Descripción del problema:
Vuelve a escribir íntegro y sin ningún cambio el texto sobre el cuidado diario del matrimonio que aparece más abajo.

Texto de la página:

Más vale prevenir que curar. El valor de la vida cotidiana

Si se acaba en el estilo de vida de compañero de piso, es fundamental reconocer los primeros síntomas y actuar de modo oportuno y decidido, sin perder la esperanza de dar nueva vida a la pareja, luchando contra cualquier tentación de desánimo y abandono. Sobre todo, no hay que dejarse atrapar por la mentalidad dominante de tomar el camino de la separación, sino luchar hasta el final, porque “mientras mayor es la lucha, más glorioso es el triunfo”.

Entre las principales causas que llevan a los matrimonios a esta situación, en primer lugar está la falta del cuidado diario de la pareja, que es como una planta que es preciso regar cada día, abonar regularmente, podar y poner un rodrigón si hace falta. En cambio, la gente se casa pensando que el matrimonio hace feliz automáticamente, sin necesidad de entrega y esfuerzo, sin poner el “nosotros” antes de cualquier otra cosa. De hecho, el matrimonio da lugar a una nueva realidad: no hay ya dos entidades (dos individuos) sino una nueva identidad (la pareja casada), tanto desde del punto de vista emocional, como espiritual, intelectual y -no menos importante- financiero (lo que se tiene para toda la familia). La pareja se convierte en una sola cosa, aun manteniendo cada uno su propia individualidad: la unidad en la diferencia.

Ítems proporcionados:
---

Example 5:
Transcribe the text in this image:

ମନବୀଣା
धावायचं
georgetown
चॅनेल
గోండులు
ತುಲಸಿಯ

Resultado:
Más vale prevenir que curar. El valor de la vida cotidiana

Si se acaba en el estilo de vida de compañero de piso, es fundamental reconocer los primeros síntomas y actuar de modo oportuno y decidido, sin perder la esperanza de dar nueva vida a la pareja, luchando contra cualquier tentación de desánimo y abandono. Sobre todo, no hay que dejarse atrapar por la mentalidad dominante de tomar el camino de la separación, sino luchar hasta el final, porque “mientras mayor es la lucha, más glorioso es el triunfo”.

Entre las principales causas que llevan a los matrimonios a esta situación, en primer lugar está la falta del cuidado diario de la pareja, que es como una planta que es preciso regar cada día, abonar regularmente, podar y poner un rodrigón si hace falta. En cambio, la gente se casa pensando que el matrimonio hace feliz automáticamente, sin necesidad de entrega y esfuerzo, sin poner el “nosotros” antes de cualquier otra cosa. De hecho, el matrimonio da lugar a una nueva realidad: no hay ya dos entidades (dos individuos) sino una nueva identidad (la pareja casada), tanto desde del punto de vista emocional, como espiritual, intelectual y -no menos importante- financiero (lo que se tiene para toda la familia). La pareja se convierte en una sola cosa, aun manteniendo cada uno su propia individualidad: la unidad en la diferencia.